I think a lot of women find that young babies really aren't that interesting company, but it's not something that is spoken about openly, especially before someone has a baby and therefore it is a massive shock after the baby is born.
What saves most women in this position in normal times is the baby activities, babies don't need them, it's company for the parent, but you've had the added difficulty of a pandemic.
As normal life starts to resume I would try to put yourself out there and join as many activities as you can afford to. Give yourself as much chance as possible to find like minded people who you click with. The relief when you find another adult on your wavelength who gets you is massive and so worth the effort of making yourself go.

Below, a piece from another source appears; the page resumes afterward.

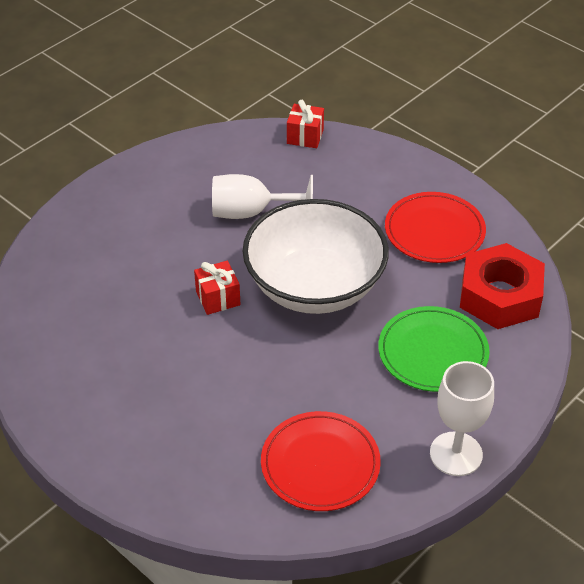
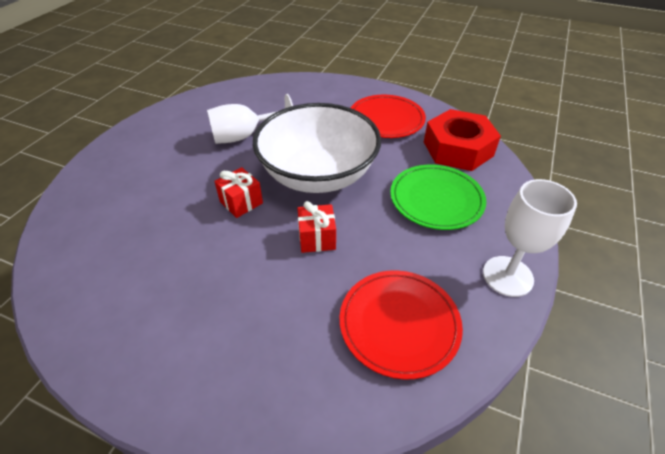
camera: 20 degrees left, 0 degrees up
(305, 136) = (265, 83): red gift -> red gift (317, 238)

Another bonus of babies at that age is that you can do what interests you and take them along. I used to take mine to art galleries, the library, cafes and read a book while she napped. These things will start to be possible again soon, what do you enjoy doing for you?
Try to think about how you could get some space, I took up running and I hate running, but being able to hand the baby over and literally run away for 20 minutes really helped and I didn't have to be somewhere at a set time which helped.
I remember the longing for doing something with just my husband, in fact it started the day she was born when the midwife sent me for a shower with my husband to help me, I was so relieved to get away from the baby and just be with him. I promise you will have these times again, mine are now 4 and 8 and i've been able to go on dates with my husband (pre Covid) and leave them with my husband and go abroad with friends.
As other's have said speaking to your GP is a good place to start, they'll be able to support you. Life will get better and you will be happy again.